We asked Lisa Millet, Injury Prevention and Epidemiology Section Manager for the Oregon Public Health Division, to share her expert opnion.
Economy / Suicide Link
A number of recent stories in the media have highlighted tragic suicide deaths in the context of the current financial crisis [including “Portland suicides spike,” Oregonian, Oct. 24]. Although it is true that such stressors can precede a suicide, the issue of causation is much more complicated.
In fact, more than 90 percent of people who die by suicide have an underlying psychiatric disorder at the time of their death, most often depression. It is important to note that when people have recovered from their depression, the stressful events look different to them, and because they are thinking more clearly they can find better solutions to their problems.
Since the most recent statistics on suicide rates are from 2005, it is nearly impossible to determine the effect, if any, that the recent economic downturn has had on the nation’s suicide rate. And while historically, there have been reports about suicide rates increasing during past economic recessions, direct cause and effect has not been studied or determined.

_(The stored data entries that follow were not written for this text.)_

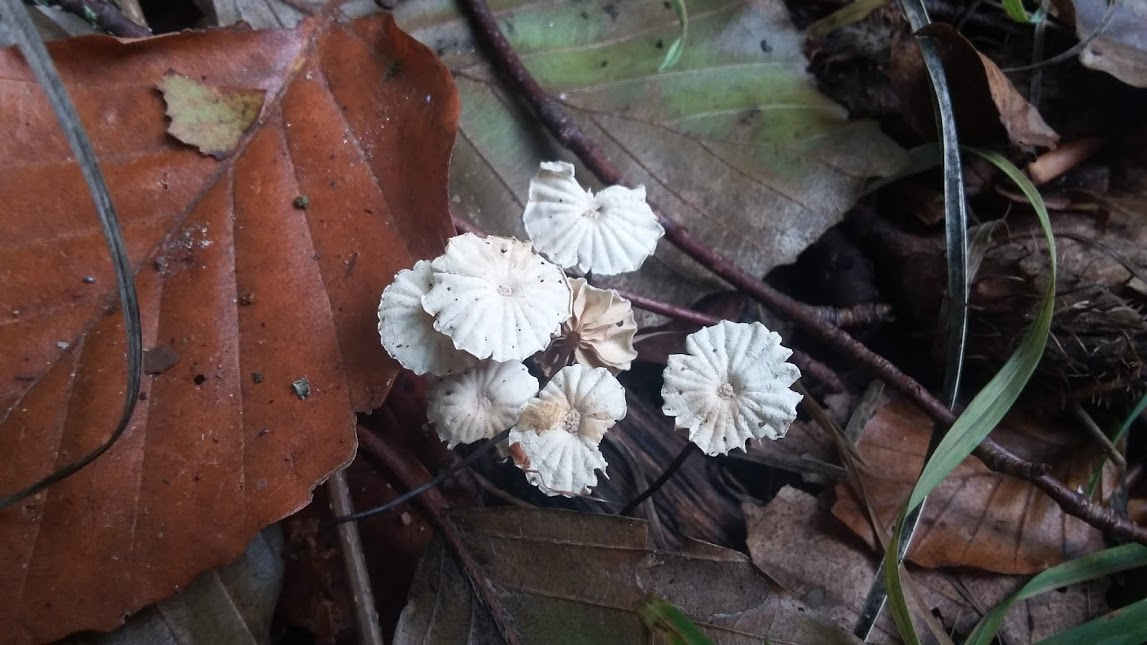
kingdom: Fungi
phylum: Basidiomycota
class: Agaricomycetes
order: Agaricales
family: Marasmiaceae
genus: Marasmius
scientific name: Marasmius rotula
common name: hjul-bruskhat
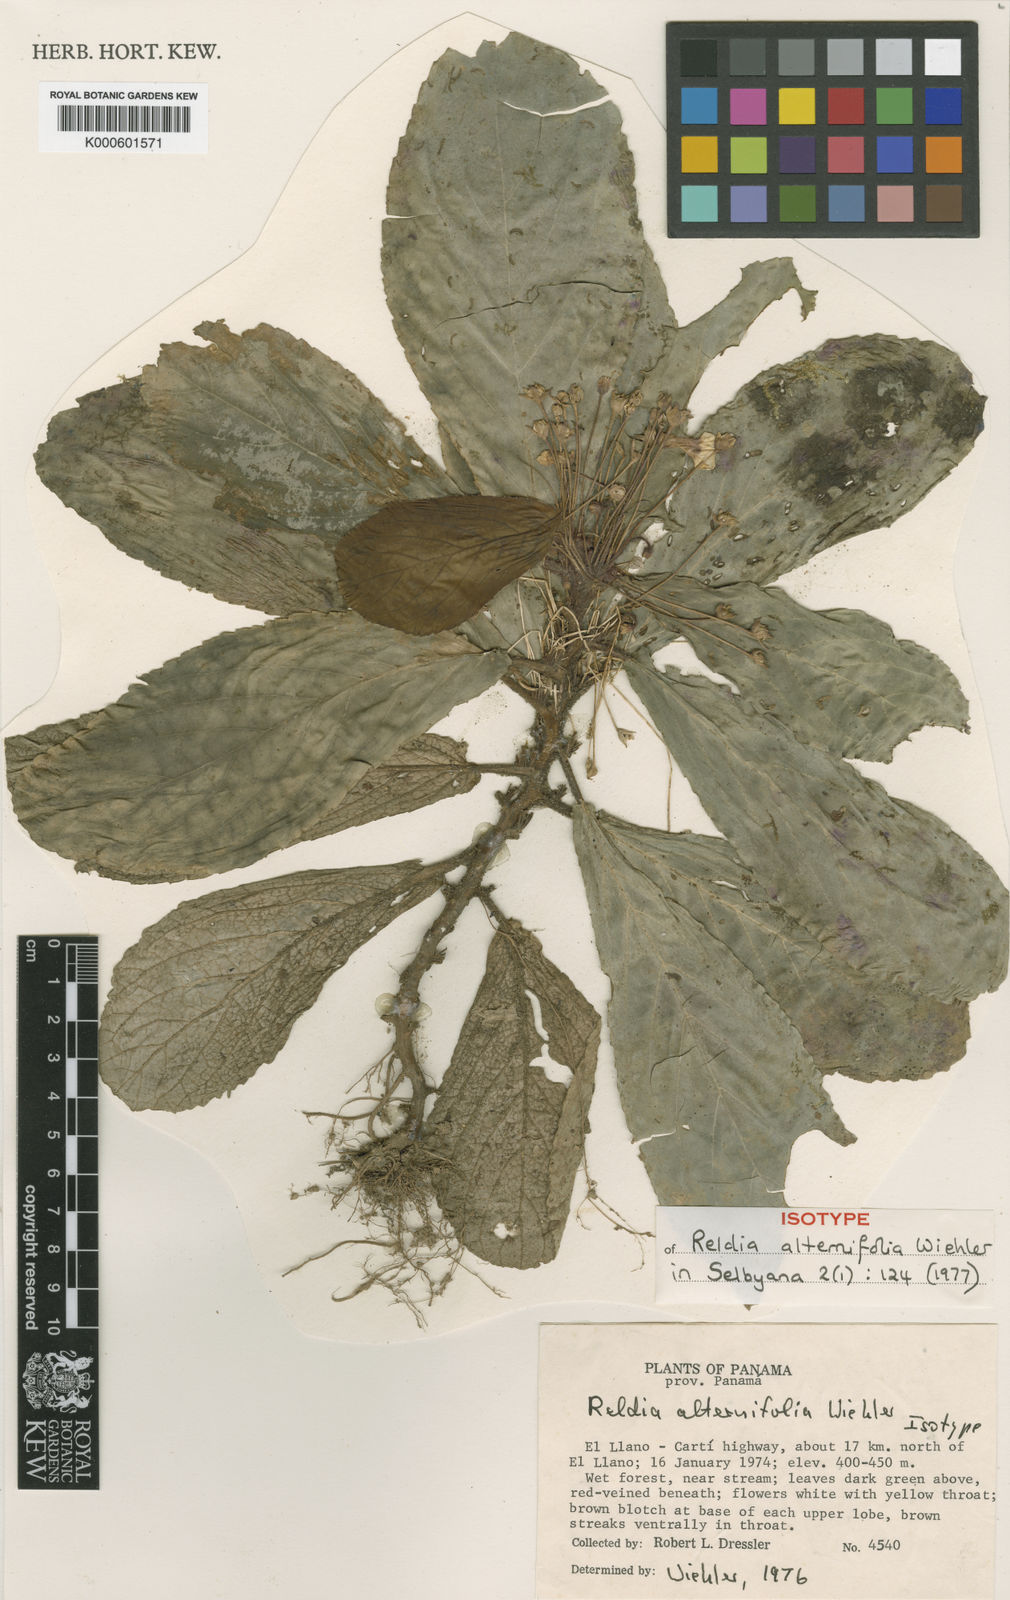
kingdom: Plantae
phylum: Tracheophyta
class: Magnoliopsida
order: Lamiales
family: Gesneriaceae
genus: Reldia
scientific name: Reldia alternifolia
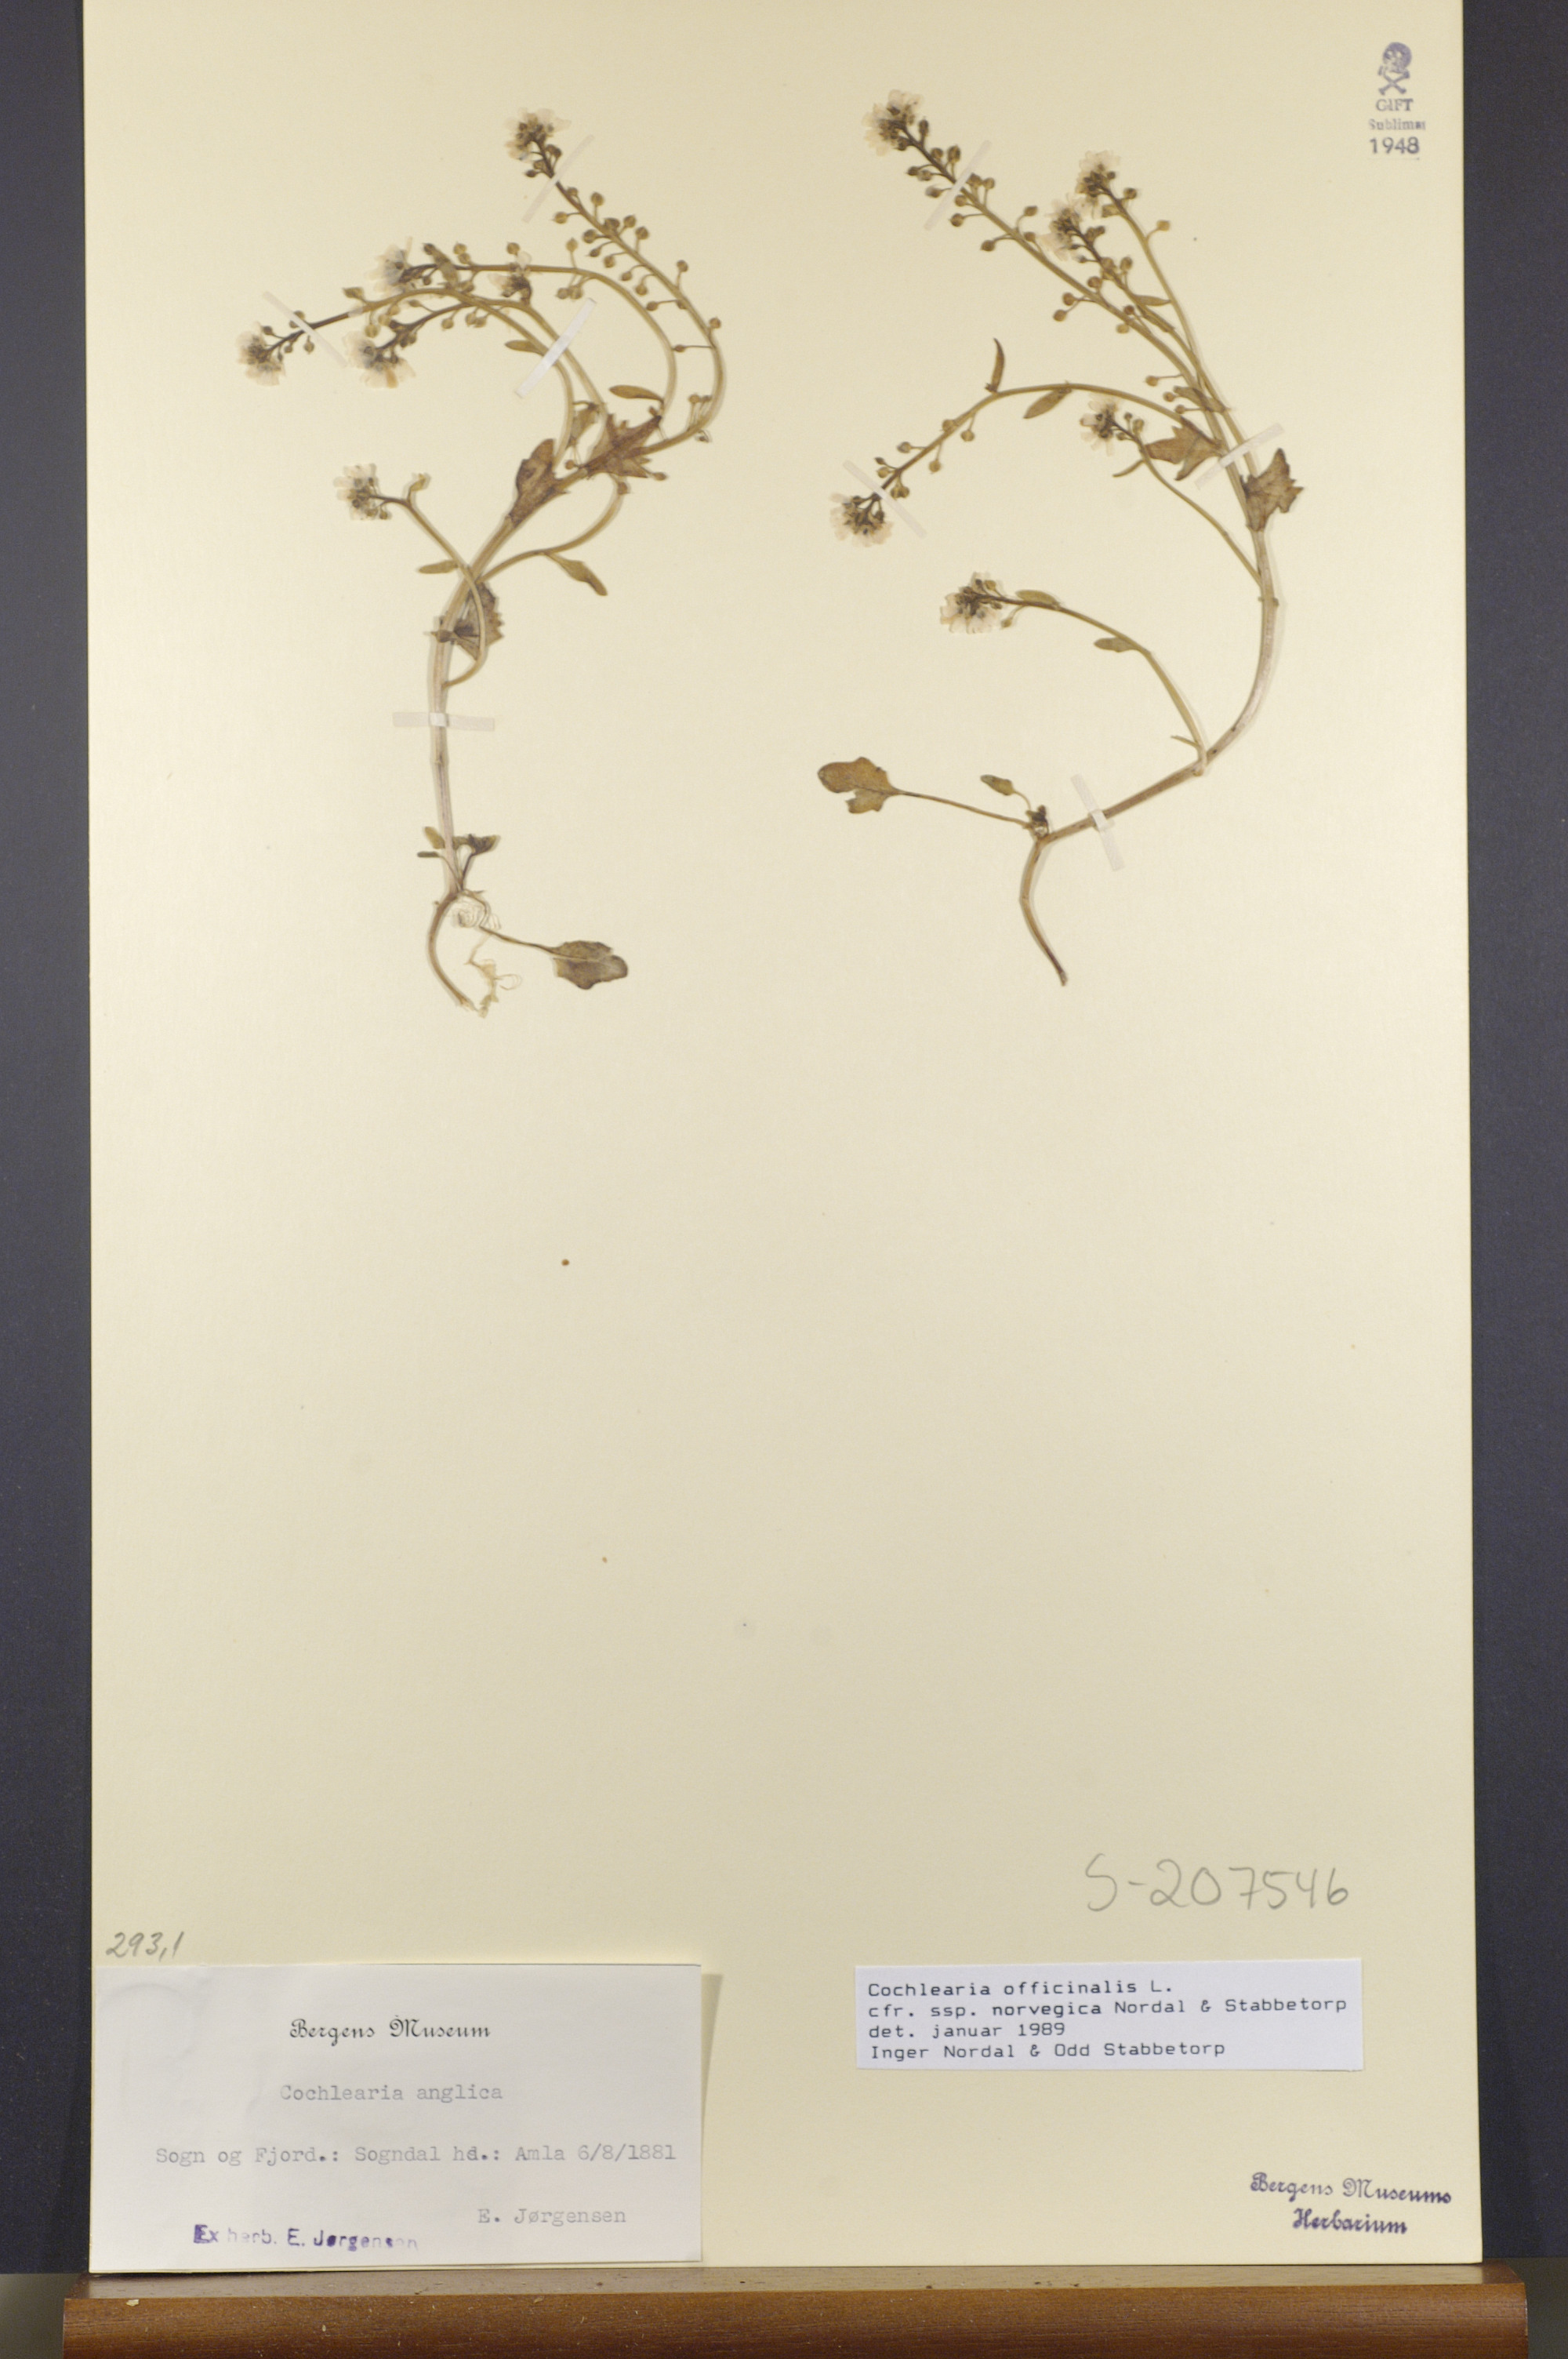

Therefore, it is important for the media to avoid sensationalizing recent news of suicides by linking them to the economy when the statistics are not available and facts are limited. Instead, the media could educate the public about suicide warning signs and symptoms of depression and provide information on how and where to seek help (for example, the National Suicide Prevention Lifeline, 1-800-273-TALK).
In addition to providing inaccurate information, highlighting stories about suicide deaths can run the risk of contributing to suicide contagion, also known as copycatting. Finally, the connection between public safety officials and mental health professionals is crucial if we are to save lives when acute crisis occurs. In Portland that connection has gotten attention because of some high profile deaths.
That’s the right direction for our ongoing work to reduce the pain, shame, and stigma that accompanies mental health problems.